393994 Synthesis and radio frequency oxygen-plasma treatment of graphene for electrodes of electrochemical capacitors

Monday, November 17, 2014
Galleria Exhibit Hall (Hilton Atlanta)
Chuen-Chang Lin and Sheng-Yen Fan, 1Department of Chemical & Materials Engineering, National Yunlin University of Science and Technology, Yunlin, Taiwan

Synthesis and radio frequency oxygen-plasma treatment of graphene for electrodes of electrochemical capacitors

Chuen-Chang Lin1,* and Sheng-Yen Fan1

1Department of Chemical & Materials Engineering, National Yunlin University of Science and Technology, 123 University Road Sec. 3, Douliu, Yunlin 64002, Taiwan

*E-mail: linchuen@yuntech.edu.tw

1. Introduction

   The capacitive properties of graphene films depended on the number of graphene layers and the graphene films with three layers possessed higher specific capacitance than those of thicker graphene films [1]. Mono-layered graphene was synthesized with a very low precursor supply, but a higher flow resulted in few layer graphene [2]. Furthermore, the large enhancement in capacitance may be attributed to the possible pseudocapacitance because of the availability of oxygen-containing functional groups [3]. In order to add oxygenated functionalities to the surface of grapheme, it positioned ~30 cm downstream from the plasma source for minimizing surface damage was modified by microwave radical generator oxygen–plasma surface treatment at different times [4]. Thus, in this research, graphene was grown on the Nickel foam using thermal chemical vapor deposition (CVD) at different volume flow rates of Ar, then RF (radio frequency) oxygen-plasma was used to modify the surface properties of graphene, such as functional groups at different power levels/times, and finally maximum capacitance at better conditions was sought.

2. Experiment

The pretreated Nickel foam substrate was heated at 1000 oC in H2 (100 sccm) and Ar (250 sccm) for 10 min to reduce the surface oxide layer.
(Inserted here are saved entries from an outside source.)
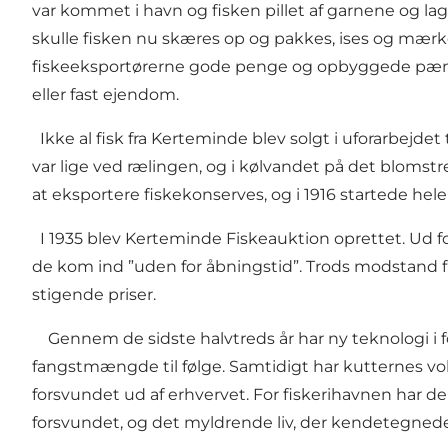
var kommet i havn og fisken pillet af garnene og la
skulle fisken nu skæres op og pakkes, ises og mærke
fiskeeksportørerne gode penge og opbyggede pæne for
eller fast ejendom.
Ikke al fisk fra Kerteminde blev solgt i uforarbejde
var lige ved rælingen, og i kølvandet på det blomstr
at eksportere fiskekonserves, og i 1916 startede hel
I 1935 blev Kerteminde Fiskeauktion oprettet. Ud fo
de kom ind ”uden for åbningstid”. Trods modstand fra
stigende priser.
Gennem de sidste halvtreds år har ny teknologi i fo
fangstmængde til følge. Samtidigt har kutternes vok
forsvundet ud af erhvervet. For fiskerihavnen har de
forsvundet, og det myldrende liv, der kendetegnede 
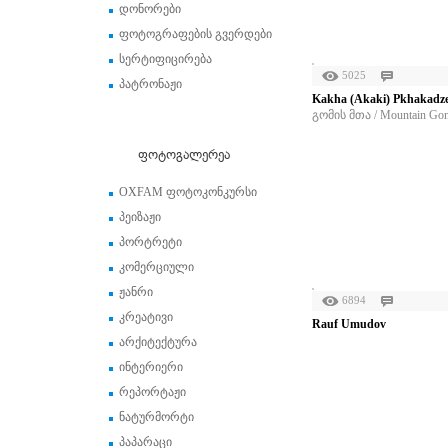
დონორები
ფოტოგრაფების გვერდები
სერტიფიცირება
5025
პატრონაჟი
Kakha (Akaki) Pkhakadz
გომის მთა / Mountain Go
ფოტოგალერეა
OXFAM ფოტოკონკურსი
პეიზაჟი
პორტრეტი
კომერციული
ჟანრი
6894
კრეატივი
Rauf Umudov
არქიტექტურა
ინტერიერი
რეპორტაჟი
ნატურმორტი
პაპარაცი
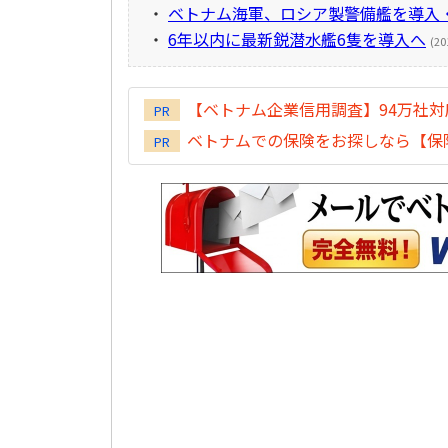
・
ベトナム海軍、ロシア製警備艦を導入
・
6年以内に最新鋭潜水艦6隻を導入へ
(20
【ベトナム企業信用調査】94万社
PR
ベトナムでの保険をお探しなら【保険
PR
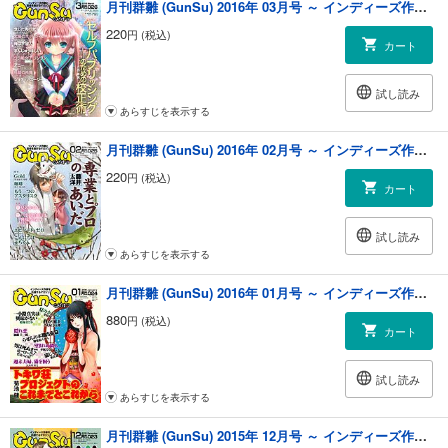
月刊群雛 (GunSu) 2016年 03月号 ～ インディーズ作家と読者を繋げるマガジン ～
220
円 (税込)
カート
試し読み
あらすじを表示する
月刊群雛 (GunSu) 2016年 02月号 ～ インディーズ作家と読者を繋げるマガジン ～
220
円 (税込)
カート
試し読み
あらすじを表示する
月刊群雛 (GunSu) 2016年 01月号 ～ インディーズ作家を応援するマガジン ～
880
円 (税込)
カート
試し読み
あらすじを表示する
月刊群雛 (GunSu) 2015年 12月号 ～ インディーズ作家を応援するマガジン ～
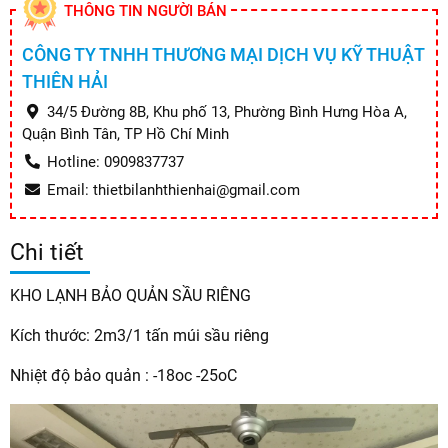
THÔNG TIN NGƯỜI BÁN
CÔNG TY TNHH THƯƠNG MẠI DỊCH VỤ KỸ THUẬT
THIÊN HẢI
34/5 Đường 8B, Khu phố 13, Phường Bình Hưng Hòa A,
Quận Bình Tân, TP Hồ Chí Minh
Hotline: 0909837737
Email: thietbilanhthienhai@gmail.com
Chi tiết
KHO LẠNH BẢO QUẢN SẦU RIÊNG
Kích thước: 2m3/1 tấn múi sầu riêng
Nhiệt độ bảo quản : -18oc -25oC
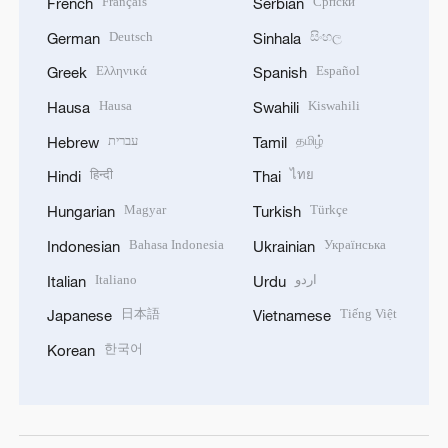
Français
Српски
French
Serbian
Deutsch
සිංහල
German
Sinhala
Ελληνικά
Español
Greek
Spanish
Hausa
Kiswahili
Hausa
Swahili
עברית
தமிழ்
Hebrew
Tamil
हिन्दी
ไทย
Hindi
Thai
Magyar
Türkçe
Hungarian
Turkish
Bahasa Indonesia
Українська
Indonesian
Ukrainian
Italiano
اردو
Italian
Urdu
日本語
Tiếng Việt
Japanese
Vietnamese
한국어
Korean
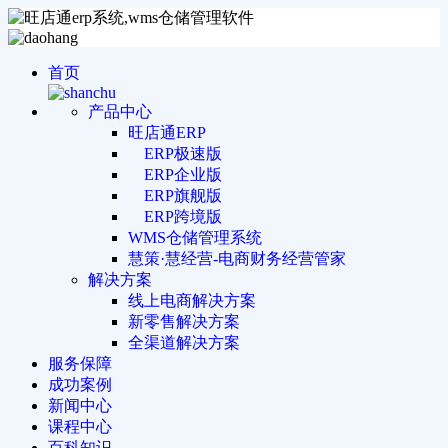
首页
产品中心
旺店通ERP
ERP极速版
ERP企业版
ERP旗舰版
ERP跨境版
WMS仓储管理系统
慧策·慧经营-电商财务经营管家
解决方案
线上电商解决方案
新零售解决方案
全渠道解决方案
服务保障
成功案例
新闻中心
课程中心
百科知识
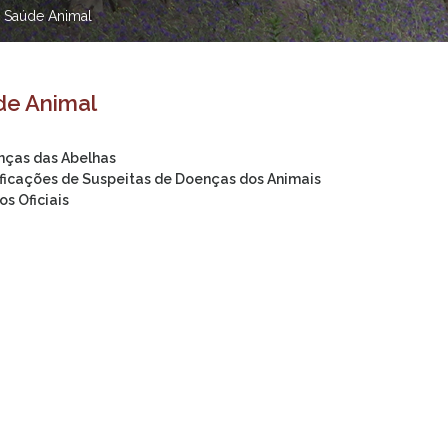
>
Saúde Animal
de Animal
ças das Abelhas
ficações de Suspeitas de Doenças dos Animais
os Oficiais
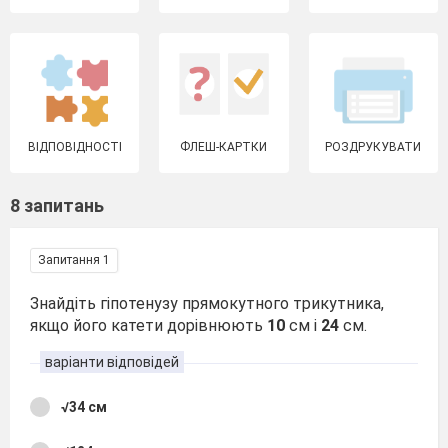
ВІДПОВІДНОСТІ
ФЛЕШ-КАРТКИ
РОЗДРУКУВАТИ
8 запитань
Запитання 1
Знайдіть гіпотенузу прямокутного трикутника,
якщо його катети дорівнюють
10
см і
24
см.
варіанти відповідей
√34 см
Next, graphene was grown on the annealed Nickel foam using CVD with a gas mixture of CH4 (6 sccm), H2 (100 sccm), as well as different volume flow rates (250, 400, and 550 sccm) of Ar for 10 min at 1000 oC, and then cooling to ambient temperatures at a rate of 10 oC /min in Ar with the same volume flow rate as graphene grown. Finally, the graphene electrode was modified by RF plasma with 30 sccm of oxygen at different power levels (50, 75, and 100 W) and times (3, 10, and 30 min). The cyclic voltammetry was undertaken with a 6 M aqueous electrolyte (KOH) for the prepared graphene electrodes.

3. Results and Discussion

    There is some contribution to the specific capacitance from foam Ni, it seems unimportant (See Fig. 1). The graphene grown with 400 sccm of Ar possessed the highest specific capacitance (See Fig. 1). The reason behind this behavior may be explained as follows. The ratio of I2D/IG (0.68) for the graphene grown with 400 sccm of Ar is about equal to the ratio of I2D/IG (0.704) for the graphene grown with 550 sccm of Ar, then they are almost the same layer numbers, which are fewer than that for the graphene grown with 250 sccm of Ar due to lower ratio of I2D/IG (0.442). The fewer the layer number, the lighter the weight, which leads to increasing the specific capacitance for the graphene grown with 400 sccm of Ar. The graphene grown with 400 sccm of Ar possessed more wrinkles than others. The wrinkles in the graphene enlarge the specific surface area, which also leads to increasing the specific capacitance for the graphene grown with 400 sccm of Ar. Furthermore, higher power leads to higher specific capacitance and longer time also leads to higher specific capacitance (See Fig. 2). The reason behind this behavior may be that the higher the power and time, the greater the percentage of the carbonyl functional group (C=O) (See Fig. 3) at which fast faradic reactions take place and give rise to pseudo-capacitance, leading to higher specific capacitance.

Figure 1. The effects of the graphene grown with different volume flow rates of Ar and foam Ni on specific capacitance.

Figure 2. The effects of power and time on the specific capacitance of the graphene grown with 400 sccm of Ar.

Figure 3. The effects of power and time on the carbonyl functional group of the graphene grown with 400 sccm of Ar.

References

1) W. Chen, Z. Fan, G. Zeng, and Z. Lai, Journal of Power Sources, 225 (2013) 251-256.

2) S. Kumar, N. McEvoy, T. Lutz, G. P. Keeley, V. Nicolosi, C. P. Murray, W. J. Blau, and G. S. Duesberg, Chem. Commun., 46 (2010) 1422-1424.

3) A. K. Mishra and S. Ramaprabhu, The Journal of Physical Chemistry C, 115 (2011) 14006-14013.

4) N. McEvoy, H. Nolan, N. A. Kumar, T. Hallam, and G. S. Duesberg, Carbon, 54 (2013) 283-290.